For this assignment you will evaluate the performance of OpenCalais, a commercial entity extraction service, against your hand annotations.
1. Pick five random news stories and hand-annotate them. Pick an English-language news site with many stories on the home page, or a section of such a site (business, sports, etc.) Then generate five random numbers from 1 to the number of stories on the page. Cut and paste the text of each article into a separate file, and save as plain text (no HTML, no formatting.)
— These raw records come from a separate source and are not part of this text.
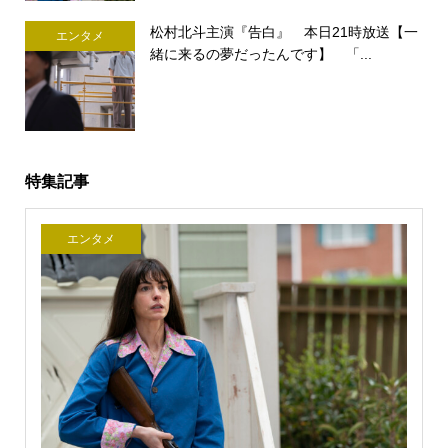
松村北斗主演『告白』 本日21時放送【一
エンタメ
緒に来るの夢だったんです】 「...
特集記事
エンタメ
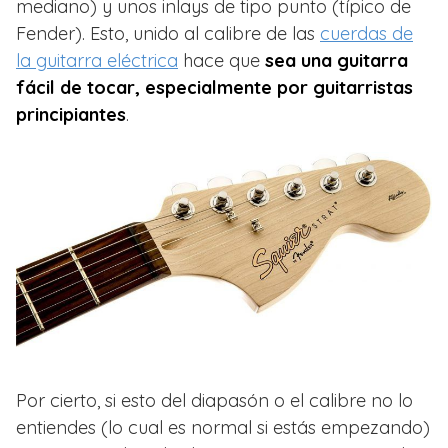
mediano) y unos inlays de tipo punto (típico de
Fender). Esto, unido al calibre de las
cuerdas de
la guitarra eléctrica
hace que
sea una guitarra
fácil de tocar, especialmente por guitarristas
principiantes
.
Por cierto, si esto del diapasón o el calibre no lo
entiendes (lo cual es normal si estás empezando)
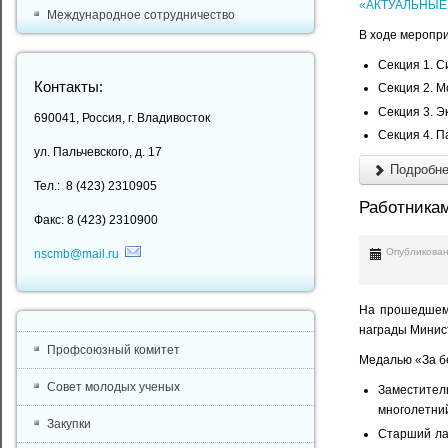
«АКТУАЛЬНЫЕ
Международное сотрудничество
В ходе меропри
Секция 1. С
Контакты:
Секция 2. М
Секция 3. Э
690041, Россия, г. Владивосток
Секция 4. 
ул. Пальчевского, д. 17
Подробнее
Тел.: 8 (423) 2310905
Работника
Факс: 8 (423) 2310900
Опубликован
nscmb@mail.ru
На прошедшем 
награды Минист
Профсоюзный комитет
Медалью «За б
Совет молодых ученых
Заместите
многолетни
Закупки
Старший л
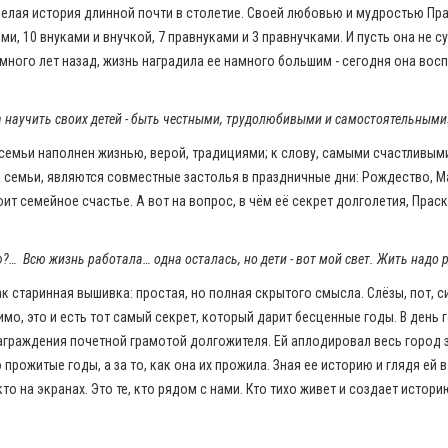
елая история длинной почти в столетие. Своей любовью и мудростью Пр
и, 10 внуками и внучкой, 7 правнуками и 3 правнучками. И пусть она не с
много лет назад, жизнь наградила ее намного большим - сегодня она вос
а научить своих детей - быть честными, трудолюбивыми и самостоятельными»
семьи наполнен жизнью, верой, традициями; к слову, самыми счастливым
 семьи, являются совместные застолья в праздничные дни: Рождество, М
оит семейное счастье. А вот на вопрос, в чём её секрет долголетия, Пра
ю?… Всю жизнь работала… одна осталась, но дети - вот мой свет. Жить надо р
к старинная вышивка: простая, но полная скрытого смысла. Слёзы, пот, с
идимо, это и есть тот самый секрет, который дарит бесценные годы. В день
аграждения почетной грамотой долгожителя. Ей аплодировал весь город з
о прожитые годы, а за то, как она их прожила. Зная ее историю и глядя ей 
, кто на экранах. Это те, кто рядом с нами. Кто тихо живет и создает истори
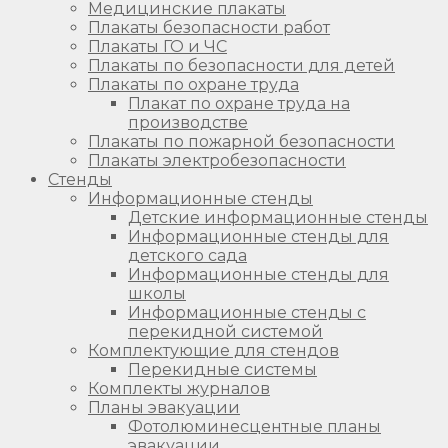
Медицинские плакаты
Плакаты безопасности работ
Плакаты ГО и ЧС
Плакаты по безопасности для детей
Плакаты по охране труда
Плакат по охране труда на
производстве
Плакаты по пожарной безопасности
Плакаты электробезопасности
Стенды
Информационные стенды
Детские информационные стенды
Информационные стенды для
детского сада
Информационные стенды для
школы
Информационные стенды с
перекидной системой
Комплектующие для стендов
Перекидные системы
Комплекты журналов
Планы эвакуации
Фотолюминесцентные планы
эвакуации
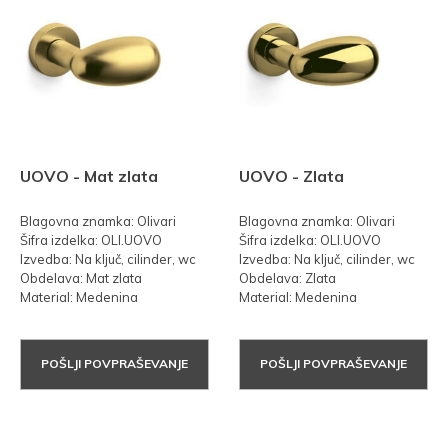
UOVO - Mat zlata
UOVO - Zlata
Blagovna znamka: Olivari
Blagovna znamka: Olivari
Šifra izdelka: OLI.UOVO
Šifra izdelka: OLI.UOVO
Izvedba: Na ključ, cilinder, wc
Izvedba: Na ključ, cilinder, wc
Obdelava: Mat zlata
Obdelava: Zlata
Material: Medenina
Material: Medenina
POŠLJI POVPRAŠEVANJE
POŠLJI POVPRAŠEVANJE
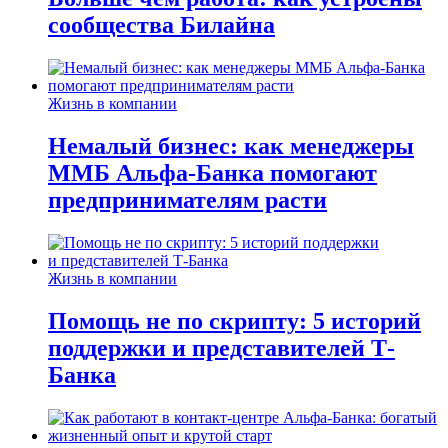
сообщества Билайна
Жизнь в компании
Немалый бизнес: как менеджеры
ММБ Альфа-Банка помогают
предпринимателям расти
Жизнь в компании
Помощь не по скрипту: 5 историй
поддержки и представителей Т-
Банка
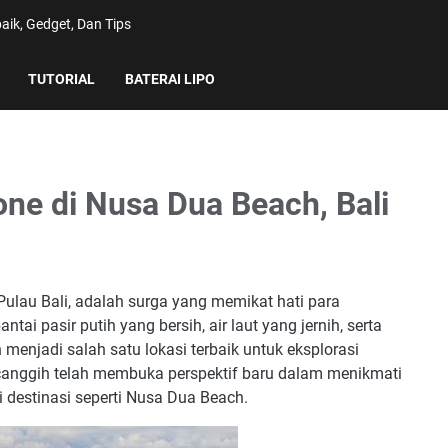
aik, Gedget, Dan Tips
TUTORIAL
BATERAI LIPO
one di Nusa Dua Beach, Bali
 Pulau Bali, adalah surga yang memikat hati para
tai pasir putih yang bersih, air laut yang jernih, serta
jadi salah satu lokasi terbaik untuk eksplorasi
 canggih telah membuka perspektif baru dalam menikmati
destinasi seperti Nusa Dua Beach.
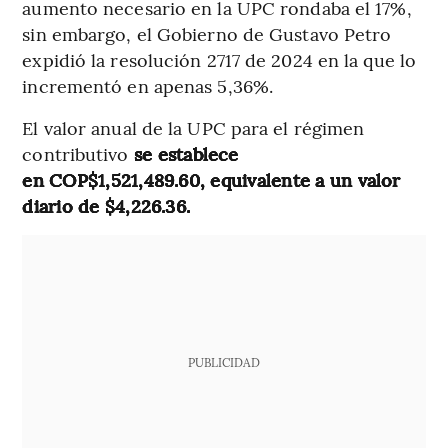
aumento necesario en la UPC rondaba el 17%,
sin embargo, el Gobierno de Gustavo Petro
expidió la resolución 2717 de 2024 en la que lo
incrementó en apenas 5,36%.
El valor anual de la UPC para el régimen
contributivo
se establece
en COP$1,521,489.60, equivalente a un valor
diario de $4,226.36.
PUBLICIDAD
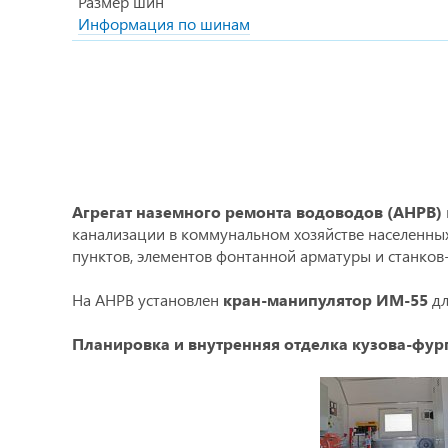
Размер шин
Информация по шинам
Агрегат наземного ремонта водоводов (АНРВ)
канализации в коммунальном хозяйстве населенны
пунктов, элементов фонтанной арматуры и станков
На АНРВ установлен
кран-манипулятор ИМ-55
дл
Планировка и внутренняя отделка кузова-фур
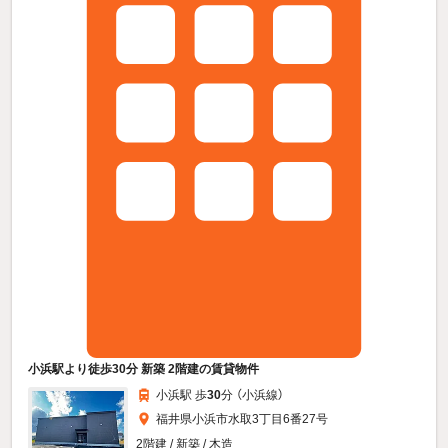
小浜駅より徒歩30分 新築 2階建の賃貸物件
小浜駅 歩
30
分 （小浜線）
福井県小浜市水取3丁目6番27号
2階建 / 新築 / 木造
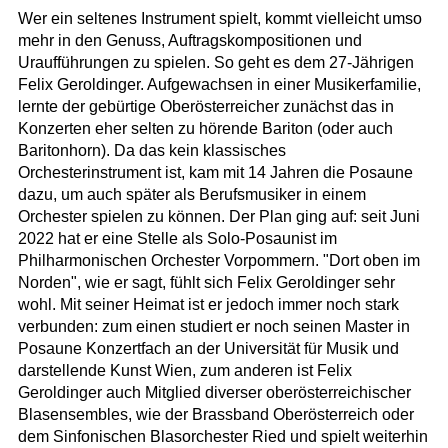
Wer ein seltenes Instrument spielt, kommt vielleicht umso
mehr in den Genuss, Auftragskompositionen und
Uraufführungen zu spielen. So geht es dem 27-Jährigen
Felix Geroldinger. Aufgewachsen in einer Musikerfamilie,
lernte der gebürtige Oberösterreicher zunächst das in
Konzerten eher selten zu hörende Bariton (oder auch
Baritonhorn). Da das kein klassisches
Orchesterinstrument ist, kam mit 14 Jahren die Posaune
dazu, um auch später als Berufsmusiker in einem
Orchester spielen zu können. Der Plan ging auf: seit Juni
2022 hat er eine Stelle als Solo-Posaunist im
Philharmonischen Orchester Vorpommern. "Dort oben im
Norden", wie er sagt, fühlt sich Felix Geroldinger sehr
wohl. Mit seiner Heimat ist er jedoch immer noch stark
verbunden: zum einen studiert er noch seinen Master in
Posaune Konzertfach an der Universität für Musik und
darstellende Kunst Wien, zum anderen ist Felix
Geroldinger auch Mitglied diverser oberösterreichischer
Blasensembles, wie der Brassband Oberösterreich oder
dem Sinfonischen Blasorchester Ried und spielt weiterhin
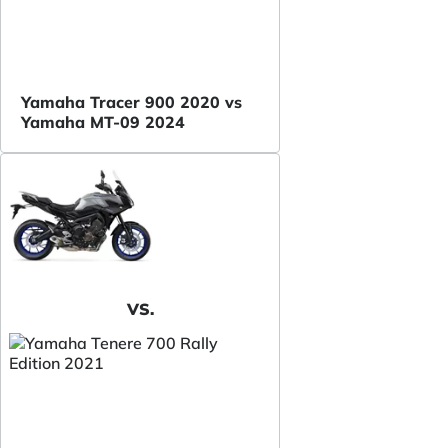
Yamaha Tracer 900 2020 vs
Yamaha MT-09 2024
VS.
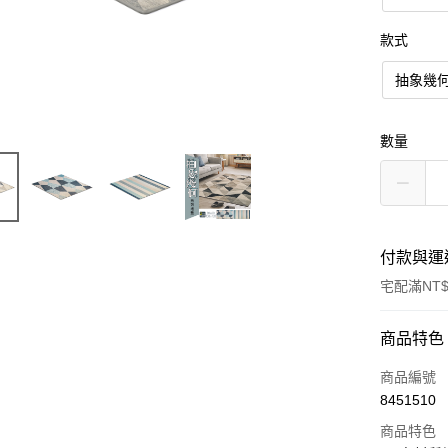
款式
抽象幾
數量
付款與運
宅配滿NT$
付款方式
商品特色
信用卡一
商品編號
8451510
信用卡分
商品特色
3 期 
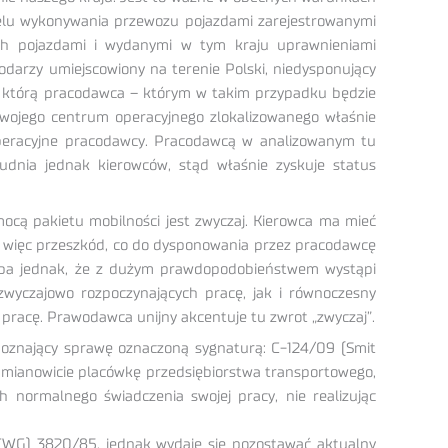
 celu wykonywania przewozu pojazdami zarejestrowanymi
ych pojazdami i wydanymi w tym kraju uprawnieniami
odarzy umiejscowiony na terenie Polski, niedysponujący
e z którą pracodawca – którym w takim przypadku będzie
 swojego centrum operacyjnego zlokalizowanego właśnie
 operacyjne pracodawcy. Pracodawcą w analizowanym tu
udnia jednak kierowców, stąd właśnie zyskuje status
cą pakietu mobilności jest zwyczaj. Kierowca ma mieć
a więc przeszkód, co do dysponowania przez pracodawcę
trzeba jednak, że z dużym prawdopodobieństwem wystąpi
wyczajowo rozpoczynających pracę, jak i równoczesny
pracę. Prawodawca unijny akcentuje tu zwrot „zwyczaj”.
zpoznający sprawę oznaczoną sygnaturą: C-124/09 (Smit
ny, mianowicie placówkę przedsiębiorstwa transportowego,
normalnego świadczenia swojej pracy, nie realizując
EWG) 3820/85, jednak wydaje się pozostawać aktualny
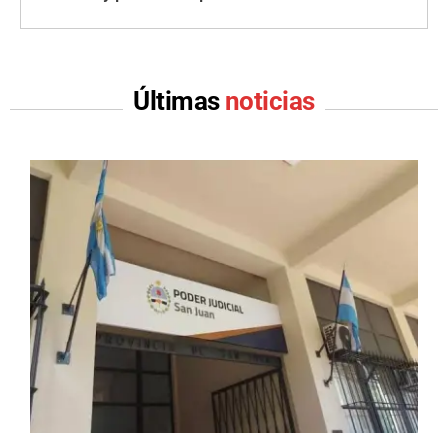
Últimas
noticias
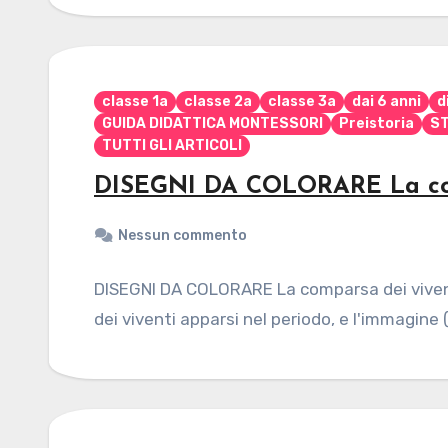
classe 1a
classe 2a
classe 3a
dai 6 anni
d
GUIDA DIDATTICA MONTESSORI
Preistoria
ST
TUTTI GLI ARTICOLI
DISEGNI DA COLORARE La comp
Nessun commento
DISEGNI DA COLORARE La comparsa dei viventi 
dei viventi apparsi nel periodo, e l'immagine (c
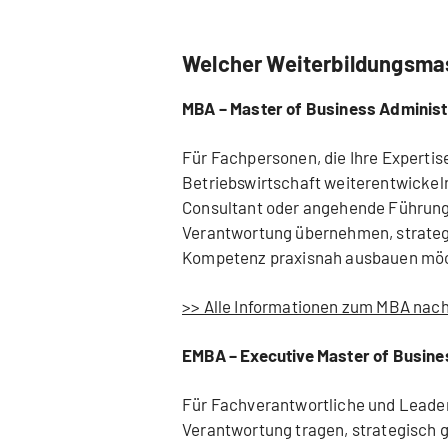
Welcher Weiterbildungsmas
MBA – Master of Business Administ
Für Fachpersonen, die Ihre Expertise
Betriebswirtschaft weiterentwickeln 
Consultant oder angehende Führungsk
Verantwortung übernehmen, strateg
Kompetenz praxisnah ausbauen mö
>> Alle Informationen zum MBA nac
EMBA – Executive Master of Busine
Für Fachverantwortliche und Leader
Verantwortung tragen, strategisch g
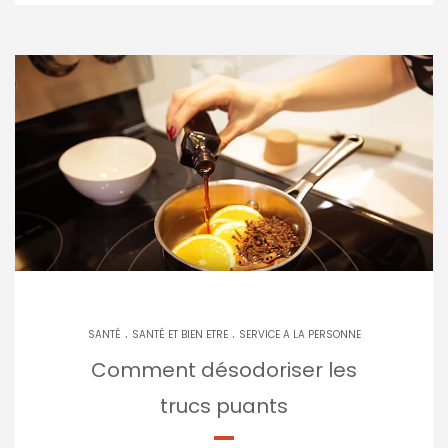
.
.
SANTÉ
SANTÉ ET BIEN ETRE
SERVICE A LA PERSONNE
Comment désodoriser les
trucs puants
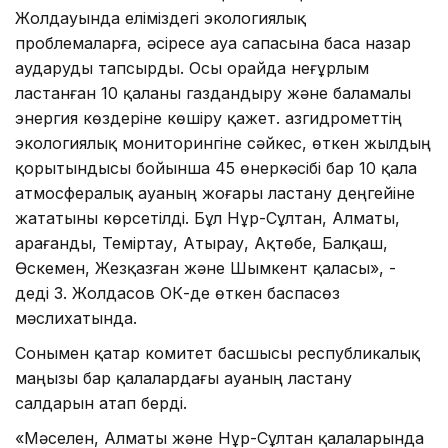
Жолдауында еліміздегі экологиялық
проблемаларға, әсіресе ауа сапасына баса назар
аударуды тапсырды. Осы орайда неғұрлым
ластанған 10 қаланы газдандыру және баламалы
энергия көздеріне көшіру қажет. Қазгидрометтің
экологиялық мониторингіне сәйкес, өткен жылдың
қорытындысы бойынша 45 өнеркәсібі бар 10 қала
атмосфералық ауаның жоғары ластану деңгейіне
жататыны көрсетілді. Бұл Нұр-Сұлтан, Алматы,
Қарағанды, Теміртау, Атырау, Ақтөбе, Балқаш,
Өскемен, Жезқазған және Шымкент қаласы», -
деді З. Жолдасов ОКҚ-де өткен баспасөз
мәслихатында.
Сонымен қатар комитет басшысы республикалық
маңызы бар қалалардағы ауаның ластану
салдарын атап берді.
«Мәселен, Алматы және Нұр-Сұлтан қалаларында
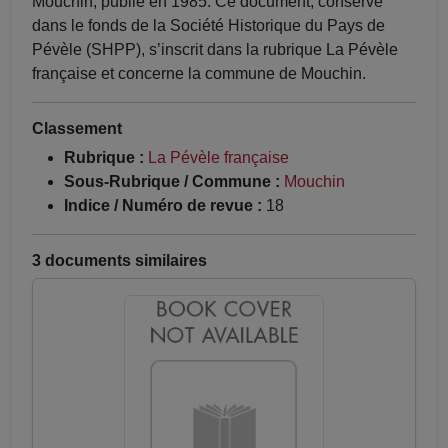
Mouchin, publié en 1985. Ce document, conservé
dans le fonds de la Société Historique du Pays de
Pévèle (SHPP), s’inscrit dans la rubrique La Pévèle
française et concerne la commune de Mouchin.
Classement
Rubrique :
La Pévèle française
Sous-Rubrique / Commune :
Mouchin
Indice / Numéro de revue :
18
3 documents similaires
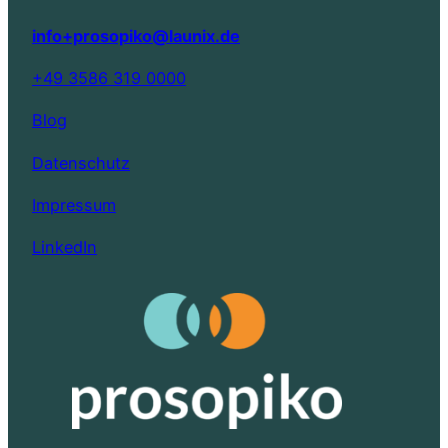
info+prosopiko@launix.de
+49 3586 319 0000
Blog
Datenschutz
Impressum
LinkedIn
2. Detect entities by hand in each article. Paste the text of each article into an RTF or Word document and go through it, underlining every entity. Count every mention of a person, place, or organization, including alternate names (“the president”) and pronoun references. Count how many entity references appear in each document (multiple mentions of the same entity all count.)
3. Now run each document through OpenCalais. You can paste the text into the demo page here. Now compare the results to your hand-annotations to produce a confusion matrix:
- True Positives: entities marked by you and found by OC
- False Negatives: entities marked by you and not found by OC
- False Positives: entities found by OC but not marked by you
4. Turn in:
- Your hand-marked documents.
- A spreadsheet. Please turn in a spread sheet with one row per document, and four columns: total entities marked by you, true positives, false negatives, false positives.
- Make sure your spreadsheet includes totals of these four columns across all documents
- Your analysis. Report on any patterns in the failures that you see. Where is OpenCalais most accurate? Where is it least accurate? Are there predictable patterns to the errors? Are there ambiguities as to what is really an entity?